Tasks to perform:
**A)** Rewrite everything from "The Blog Formerly" down to "with four-year degrees." in the paralegal career post, replacing "legal employers" with "law firms".
**B)** According to the paralegal career post, in which magazine issue does "School of Hard Knocks" appear?
**C)** Write the next part of the paralegal career post, starting after its last sentence.

Text provided:
The Blog Formerly Known As Practical Paralegalism
I sometimes get email from people interested in a paralegal career, asking if they should get a paralegal certificate (often online) versus an associate or bachelor’s degree in paralegal studies. I always tell them to thoroughly research the educational requirements that area legal employers prefer before making a decision – and that many employers today are looking for paralegals with four-year degrees.
My concern for those individuals seriously considering certificate programs (which are very different from becoming a certified paralegal) is that they may spend a great deal of money and time to earn a piece of paper that isn’t recognized or valued in the legal field.
Journalist Barry Yeoman discusses the pitfalls of some for-profit colleges in “School of Hard Knocks,” which appears in the June 2010 issue of Good Housekeeping. With so many for-profit career colleges aggressively advertising paralegal programs, I’m sharing several of his invaluable tips for protecting yourself here.

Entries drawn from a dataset
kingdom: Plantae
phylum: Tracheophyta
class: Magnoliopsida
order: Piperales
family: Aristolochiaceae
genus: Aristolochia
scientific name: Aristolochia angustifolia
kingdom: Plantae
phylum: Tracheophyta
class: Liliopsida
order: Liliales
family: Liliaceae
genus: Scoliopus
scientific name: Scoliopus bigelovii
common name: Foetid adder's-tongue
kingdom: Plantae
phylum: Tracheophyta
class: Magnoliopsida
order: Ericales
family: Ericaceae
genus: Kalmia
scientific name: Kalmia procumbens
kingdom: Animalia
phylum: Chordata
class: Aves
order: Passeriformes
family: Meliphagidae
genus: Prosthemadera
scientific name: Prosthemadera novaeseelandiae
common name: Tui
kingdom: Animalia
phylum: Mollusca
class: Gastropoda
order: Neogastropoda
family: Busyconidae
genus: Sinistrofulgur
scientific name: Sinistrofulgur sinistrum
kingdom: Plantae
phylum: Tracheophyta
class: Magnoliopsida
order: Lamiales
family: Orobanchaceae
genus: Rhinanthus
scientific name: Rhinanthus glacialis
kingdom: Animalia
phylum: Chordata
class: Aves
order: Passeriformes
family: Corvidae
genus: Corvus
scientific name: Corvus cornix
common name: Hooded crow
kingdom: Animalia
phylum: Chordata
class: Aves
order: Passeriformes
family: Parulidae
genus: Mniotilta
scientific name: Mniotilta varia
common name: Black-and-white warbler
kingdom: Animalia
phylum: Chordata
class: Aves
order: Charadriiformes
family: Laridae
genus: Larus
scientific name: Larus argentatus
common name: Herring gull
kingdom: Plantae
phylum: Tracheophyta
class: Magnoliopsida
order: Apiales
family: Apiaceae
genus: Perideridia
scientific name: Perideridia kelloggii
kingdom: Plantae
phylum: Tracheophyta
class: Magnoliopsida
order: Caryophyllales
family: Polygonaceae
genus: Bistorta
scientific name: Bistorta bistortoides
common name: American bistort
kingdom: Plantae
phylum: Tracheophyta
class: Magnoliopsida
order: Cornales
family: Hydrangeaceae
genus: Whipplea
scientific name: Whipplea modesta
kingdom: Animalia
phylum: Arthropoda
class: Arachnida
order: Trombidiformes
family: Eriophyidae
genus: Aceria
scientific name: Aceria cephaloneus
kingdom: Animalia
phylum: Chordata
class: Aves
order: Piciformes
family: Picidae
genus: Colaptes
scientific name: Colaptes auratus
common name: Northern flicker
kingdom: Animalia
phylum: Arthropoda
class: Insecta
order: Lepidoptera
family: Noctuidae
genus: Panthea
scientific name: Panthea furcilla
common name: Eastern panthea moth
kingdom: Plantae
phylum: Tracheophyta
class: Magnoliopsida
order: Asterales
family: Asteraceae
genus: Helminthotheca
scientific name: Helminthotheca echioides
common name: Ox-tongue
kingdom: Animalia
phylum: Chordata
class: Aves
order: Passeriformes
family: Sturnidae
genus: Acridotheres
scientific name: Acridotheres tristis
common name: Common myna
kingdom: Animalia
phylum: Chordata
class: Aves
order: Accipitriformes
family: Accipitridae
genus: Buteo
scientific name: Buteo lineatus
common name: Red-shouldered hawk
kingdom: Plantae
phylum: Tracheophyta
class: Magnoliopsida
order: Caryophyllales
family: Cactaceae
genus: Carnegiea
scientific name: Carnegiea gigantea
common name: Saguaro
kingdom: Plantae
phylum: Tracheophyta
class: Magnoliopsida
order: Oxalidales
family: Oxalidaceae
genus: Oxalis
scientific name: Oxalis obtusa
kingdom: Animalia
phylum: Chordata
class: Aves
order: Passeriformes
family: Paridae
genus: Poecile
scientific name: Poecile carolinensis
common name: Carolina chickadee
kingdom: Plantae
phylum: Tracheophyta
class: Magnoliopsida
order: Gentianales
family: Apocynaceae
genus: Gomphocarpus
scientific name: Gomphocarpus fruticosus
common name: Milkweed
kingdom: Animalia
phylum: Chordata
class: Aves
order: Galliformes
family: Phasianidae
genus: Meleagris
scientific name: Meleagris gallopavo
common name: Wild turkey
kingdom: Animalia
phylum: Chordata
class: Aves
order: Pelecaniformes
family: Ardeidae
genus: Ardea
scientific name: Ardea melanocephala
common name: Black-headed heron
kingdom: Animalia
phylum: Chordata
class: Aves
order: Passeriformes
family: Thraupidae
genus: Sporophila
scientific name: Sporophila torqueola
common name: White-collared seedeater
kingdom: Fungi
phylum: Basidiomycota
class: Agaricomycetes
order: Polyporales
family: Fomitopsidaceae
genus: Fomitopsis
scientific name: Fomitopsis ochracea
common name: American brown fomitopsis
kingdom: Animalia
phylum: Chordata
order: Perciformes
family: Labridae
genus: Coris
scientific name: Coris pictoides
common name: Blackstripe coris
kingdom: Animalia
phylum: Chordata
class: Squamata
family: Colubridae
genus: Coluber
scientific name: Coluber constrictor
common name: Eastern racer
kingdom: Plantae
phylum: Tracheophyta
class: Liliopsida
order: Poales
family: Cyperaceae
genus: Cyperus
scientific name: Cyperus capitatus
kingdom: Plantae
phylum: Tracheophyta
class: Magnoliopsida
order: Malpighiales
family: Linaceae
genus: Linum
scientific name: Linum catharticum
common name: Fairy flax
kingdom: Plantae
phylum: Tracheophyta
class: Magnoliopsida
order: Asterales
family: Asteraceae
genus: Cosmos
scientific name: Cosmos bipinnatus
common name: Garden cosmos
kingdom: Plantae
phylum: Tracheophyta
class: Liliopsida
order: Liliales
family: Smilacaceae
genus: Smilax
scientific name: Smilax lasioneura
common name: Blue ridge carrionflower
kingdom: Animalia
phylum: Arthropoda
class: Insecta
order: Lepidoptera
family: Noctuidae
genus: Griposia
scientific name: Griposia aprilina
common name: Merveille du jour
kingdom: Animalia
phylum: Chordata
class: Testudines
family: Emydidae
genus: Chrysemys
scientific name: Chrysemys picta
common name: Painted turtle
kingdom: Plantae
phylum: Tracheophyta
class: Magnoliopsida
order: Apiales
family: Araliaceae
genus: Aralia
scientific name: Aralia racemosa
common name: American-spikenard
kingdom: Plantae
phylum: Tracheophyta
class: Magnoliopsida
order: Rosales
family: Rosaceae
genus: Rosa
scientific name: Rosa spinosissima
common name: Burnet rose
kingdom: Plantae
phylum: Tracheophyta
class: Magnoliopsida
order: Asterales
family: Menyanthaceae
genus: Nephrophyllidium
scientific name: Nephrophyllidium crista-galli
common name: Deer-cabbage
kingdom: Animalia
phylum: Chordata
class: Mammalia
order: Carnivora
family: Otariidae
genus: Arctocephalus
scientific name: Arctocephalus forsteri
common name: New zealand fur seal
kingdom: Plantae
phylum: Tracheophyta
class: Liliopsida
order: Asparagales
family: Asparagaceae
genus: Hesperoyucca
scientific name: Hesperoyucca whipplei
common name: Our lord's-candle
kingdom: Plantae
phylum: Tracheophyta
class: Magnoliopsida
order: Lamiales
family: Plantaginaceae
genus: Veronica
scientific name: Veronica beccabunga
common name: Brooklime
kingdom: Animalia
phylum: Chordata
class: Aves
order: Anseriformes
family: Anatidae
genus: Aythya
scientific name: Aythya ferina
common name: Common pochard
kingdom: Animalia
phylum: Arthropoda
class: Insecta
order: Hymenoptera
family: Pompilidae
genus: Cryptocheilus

Answer list:
**A)**
The Blog Formerly Known As Practical Paralegalism
I sometimes get email from people interested in a paralegal career, asking if they should get a paralegal certificate (often online) versus an associate or bachelor’s degree in paralegal studies. I always tell them to thoroughly research the educational requirements that area law firms prefer before making a decision – and that many employers today are looking for paralegals with four-year degrees.

**B)** The June 2010 issue of Good Housekeeping.

**C)**
Yeoman recommends that potential students:
- Research the school at the Department of Education’s College Navigator (http://www.nces.ed.gov/collegenavigator/). Low graduation rates and high default loan rates might mean dissatisfied students and unemployed graduates.
- Ask the school recruiter or admissions counselor about graduation and placement rates as well.
- Contact potential employers in the area where you hope to work and ask if they hire graduates of the school.
- If you are planning to continue your education, such as earning a bachelor’s degree, find out if your course credits will transfer to the institutions you are interested in attending.
- Read every single piece of paper before you commit yourself in writing to the school’s program – and tuition payments.
Yeoman also suggests that you explore the possibility of pursuing your training at the local community college or state university, a recommendation I strongly agree with, especially if area legal employers view the paralegal program favorably and frequently hire graduates.Bottom line? Do your homework before enrolling in any paralegal program.Related Post: A Word to the Wise about Online “Legal Assistant Certification”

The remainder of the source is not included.